* _TUGAS ANDA_:
Jawablah pertanyaan berikut berdasarkan tulisan tentang emosi di bawah ini.
(a) Apa sebutan bagi kecerdasan yang berkaitan dengan emosi?
(b) Berapa persentase yang disebutkan untuk peran kecerdasan emosional dalam menentukan tingkat keberhasilan seseorang?
(c) Situasi apa saja yang disebutkan dapat menjadi lebih nyaman, aman, terkendali, dan kondusif?

Apakah Emosi Negatif Ditingkatkan atau Dilepaskan? Kenapa?

24 April 2023   20:30 Diperbarui: 24 April 2023   20:32 209
+
Laporkan Konten
Laporkan Akun
Kompasiana adalah platform blog. Konten ini menjadi tanggung jawab bloger dan tidak mewakili pandangan redaksi Kompas.
Lihat foto
Humaniora. Sumber ilustrasi: PEXELS/San Fermin Pamplona

Apakah emosi negatif ditingkatkan atau dilepaskan? Kenapa?

Oleh: Try Gunawan Zebua

Gunungsitoli, Senin, 24 April 2023


Emosi merupakan bukan suatu hal atau produk yang baru dan sama sekali baru. Sebelum saya menulis ini pun sudah begitu banyak yang telah mengatakannya, menuliskan menjadi sebuah buku dan bahkan melakukan penelitian terkait hal tersebut. Bahkan ada yang menyebutkan emosi tersebut menjadi salah satu jenis kecerdasan, dibandingkan dari sekian banyak jenis kecerdasan seperti kecerdasan matematika, kecerdasan musik, kecerdasan olahraga, dan berbagai kecerdasan yang lain. Kecerdasan yang kaitannya dengan sebuah emosi, disebut sebagai kecerdasan emosional.

Kecerdasan emosional berdasarkan berbagai penelitian, ternyata sangat menentukan kesuksesan atau keberhasilan dari seseorang. Semakin seseorang bisa menguasai, mengendalikan dan mengarahkan suatu emosi, maka kemungkinan, seseorang itu cerdas, lebih baik dan cenderung menunjukkan peningkatan dari waktu ke waktu. Bahkan jumlah persentasinya lebih dari 50%, menentukan tingkat keberhasilan seseorang, dibandingkan dengan jenis kecerdasan yang lain. 

Bahkan matematika pun, atau dengan kata lain kecerdasan matematika yang dianggap paling menentukan kesuksesan seseorang ternyata tidak juga. Saya tidak mengatakan kecerdasan matematika tidak baik, apalagi kecerdasan yang lainnya, semua penting dan ada bagian yang perlu kita ambil sebenarnya, tapi tidak semua. Malah lebih baik jika semua kecerdasan, paling tidak yang paling penting bagi kita dalam menjalani kehidupan lebih baik, dengan istilah lain adalah menciptakan sebuah keseimbangan.

Dengan seseorang dapat mengetahui seperti apa dan bagaimana emosi itu, dia dapat mengendalikan pada dirinya sendiri jika berlebihan, bahkan dapat mengendalikan jika terlihat dari orang lain. Istilahnya dapat mengenai hati, dari hati dan ke hati.

Suasana atau kondisi yang tadinya agak terlihat panas, sebelum terjadi, dan bahkan hampir agak memanas, dapat dikendalikan dan bahkan dibuat dari kondisi panas menjadi dingin. Situasi apa pun saat rapat, kerja, belajar dan sebagainya itu dapat lebih nyaman, aman, terkendali dan kondusif. Bisa terjadi atau terciptanya sebuah kesepakatan dan mencapai target untuk kepentingan bersama-sama. Semua merasa setuju, kendatipun sebenarnya dari awal tidak setuju sama sekali.

* _DATA DITAMPILKAN_:
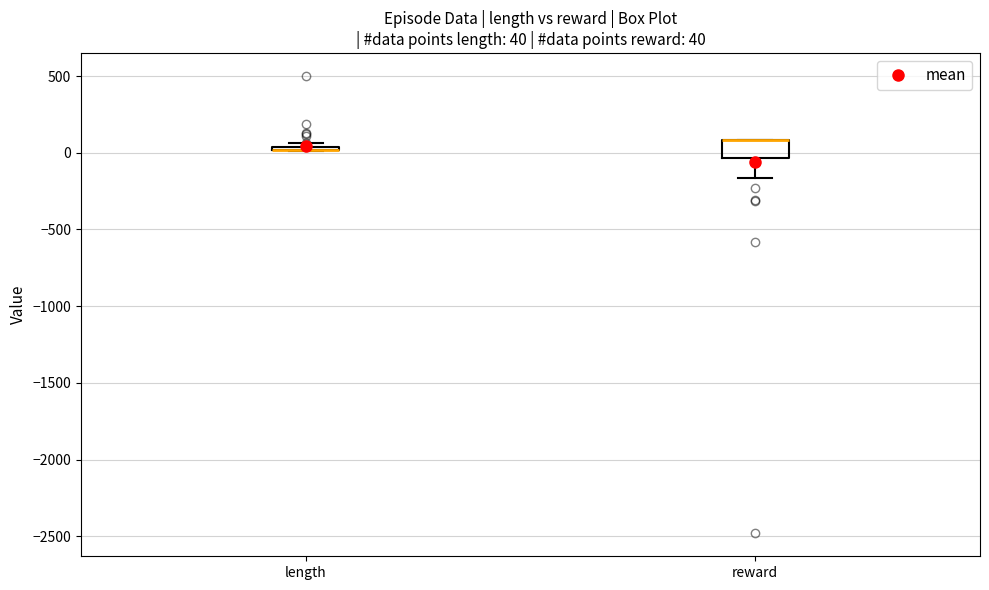

Comparing the boxes themselves (not the whiskers), which one is the tallest?

reward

* _JAWABAN TUGAS_:
(a) Kecerdasan emosional.
(b) Lebih dari 50%.
(c) Saat rapat, kerja, belajar, dan sebagainya.